# TASK REQUIREMENTS
Exactly the lines starting at the line containing "- **Local Storage**: All" and ending at the line containing "## 🛠️ Technical Details" are to be written out from the listing below, both included.

# EXERCISE MATERIAL
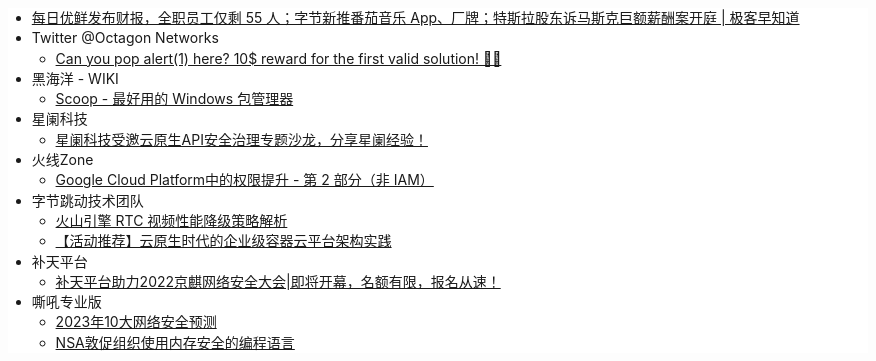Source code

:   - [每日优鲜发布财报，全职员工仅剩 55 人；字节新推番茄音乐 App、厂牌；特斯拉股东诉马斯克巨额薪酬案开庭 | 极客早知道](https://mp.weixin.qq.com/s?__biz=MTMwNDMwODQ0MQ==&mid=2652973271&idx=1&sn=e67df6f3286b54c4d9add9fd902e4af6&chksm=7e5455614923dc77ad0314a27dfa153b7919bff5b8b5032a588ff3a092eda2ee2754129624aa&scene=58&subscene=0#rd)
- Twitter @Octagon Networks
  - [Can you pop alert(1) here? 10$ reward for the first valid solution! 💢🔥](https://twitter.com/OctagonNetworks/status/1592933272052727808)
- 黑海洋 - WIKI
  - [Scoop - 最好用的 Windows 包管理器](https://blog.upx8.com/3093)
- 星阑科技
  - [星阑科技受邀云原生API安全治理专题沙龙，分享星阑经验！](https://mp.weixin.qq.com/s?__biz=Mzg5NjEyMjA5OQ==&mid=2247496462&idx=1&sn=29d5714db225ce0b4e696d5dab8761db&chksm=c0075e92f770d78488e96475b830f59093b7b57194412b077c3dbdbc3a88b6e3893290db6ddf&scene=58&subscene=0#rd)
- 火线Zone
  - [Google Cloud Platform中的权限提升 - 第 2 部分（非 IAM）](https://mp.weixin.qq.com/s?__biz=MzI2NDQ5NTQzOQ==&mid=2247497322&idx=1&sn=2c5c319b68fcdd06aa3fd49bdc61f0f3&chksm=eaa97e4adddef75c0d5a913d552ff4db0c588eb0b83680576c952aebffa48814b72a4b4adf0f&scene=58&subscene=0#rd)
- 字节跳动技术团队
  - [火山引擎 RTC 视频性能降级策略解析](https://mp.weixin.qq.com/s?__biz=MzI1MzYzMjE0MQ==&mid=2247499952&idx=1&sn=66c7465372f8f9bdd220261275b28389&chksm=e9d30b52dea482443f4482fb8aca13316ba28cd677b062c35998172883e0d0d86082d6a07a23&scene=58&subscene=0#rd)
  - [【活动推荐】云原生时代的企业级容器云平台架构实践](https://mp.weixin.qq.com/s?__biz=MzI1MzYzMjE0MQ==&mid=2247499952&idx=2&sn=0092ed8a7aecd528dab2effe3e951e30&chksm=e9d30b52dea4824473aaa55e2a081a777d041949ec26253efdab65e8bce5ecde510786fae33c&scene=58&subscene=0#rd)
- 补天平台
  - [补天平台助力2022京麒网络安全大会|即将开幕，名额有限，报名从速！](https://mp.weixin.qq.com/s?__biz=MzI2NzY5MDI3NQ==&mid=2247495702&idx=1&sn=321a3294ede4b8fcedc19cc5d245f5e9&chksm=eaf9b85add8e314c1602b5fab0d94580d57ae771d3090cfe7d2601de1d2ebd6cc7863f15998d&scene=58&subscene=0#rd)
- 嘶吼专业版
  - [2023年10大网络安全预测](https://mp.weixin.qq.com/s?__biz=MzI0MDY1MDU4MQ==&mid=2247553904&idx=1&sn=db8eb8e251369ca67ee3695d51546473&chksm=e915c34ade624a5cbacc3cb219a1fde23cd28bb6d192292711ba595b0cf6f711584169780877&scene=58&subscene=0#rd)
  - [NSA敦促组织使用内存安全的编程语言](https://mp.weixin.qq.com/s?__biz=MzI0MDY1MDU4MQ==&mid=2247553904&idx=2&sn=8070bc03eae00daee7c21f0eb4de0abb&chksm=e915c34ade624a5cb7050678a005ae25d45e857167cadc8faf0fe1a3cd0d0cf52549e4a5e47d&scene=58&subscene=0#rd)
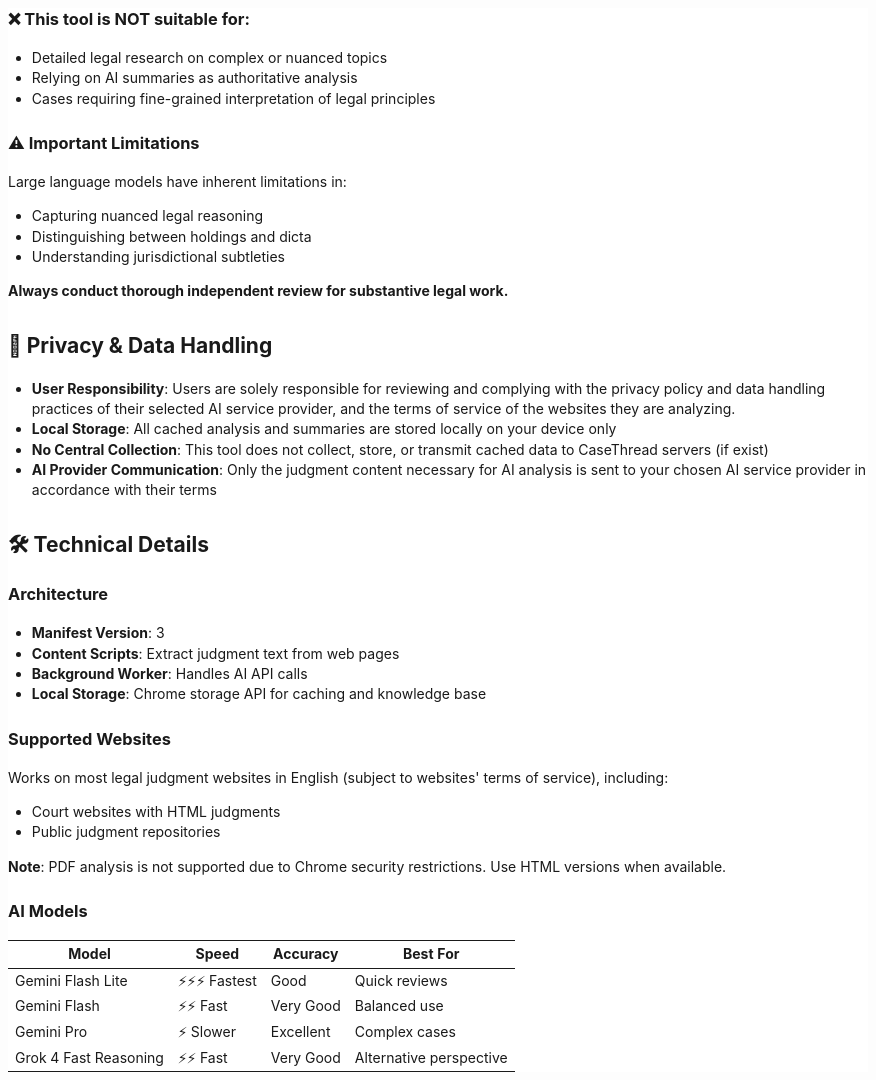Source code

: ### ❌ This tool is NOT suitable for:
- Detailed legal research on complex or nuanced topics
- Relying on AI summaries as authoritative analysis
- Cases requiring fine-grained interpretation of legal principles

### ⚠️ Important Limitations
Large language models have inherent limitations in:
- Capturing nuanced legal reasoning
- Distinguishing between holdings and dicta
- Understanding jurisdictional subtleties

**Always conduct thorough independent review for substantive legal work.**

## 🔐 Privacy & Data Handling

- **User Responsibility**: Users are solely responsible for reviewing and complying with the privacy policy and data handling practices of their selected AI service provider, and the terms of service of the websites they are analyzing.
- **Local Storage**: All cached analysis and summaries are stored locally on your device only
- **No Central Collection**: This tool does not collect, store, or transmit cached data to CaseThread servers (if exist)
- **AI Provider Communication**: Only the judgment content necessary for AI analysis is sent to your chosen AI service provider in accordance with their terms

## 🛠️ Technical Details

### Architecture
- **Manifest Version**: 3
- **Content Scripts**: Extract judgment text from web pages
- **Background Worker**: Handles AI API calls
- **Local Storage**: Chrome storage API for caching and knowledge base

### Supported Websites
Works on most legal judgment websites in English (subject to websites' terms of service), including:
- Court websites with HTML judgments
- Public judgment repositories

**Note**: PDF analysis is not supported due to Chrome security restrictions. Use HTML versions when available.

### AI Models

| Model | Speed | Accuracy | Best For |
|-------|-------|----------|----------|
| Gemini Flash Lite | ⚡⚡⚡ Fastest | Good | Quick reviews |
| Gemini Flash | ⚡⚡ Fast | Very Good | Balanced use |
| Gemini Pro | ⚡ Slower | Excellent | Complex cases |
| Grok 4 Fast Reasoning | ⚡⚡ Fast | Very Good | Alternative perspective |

# RESPONSE TO THIS TASK
- **Local Storage**: All cached analysis and summaries are stored locally on your device only
- **No Central Collection**: This tool does not collect, store, or transmit cached data to CaseThread servers (if exist)
- **AI Provider Communication**: Only the judgment content necessary for AI analysis is sent to your chosen AI service provider in accordance with their terms

## 🛠️ Technical Details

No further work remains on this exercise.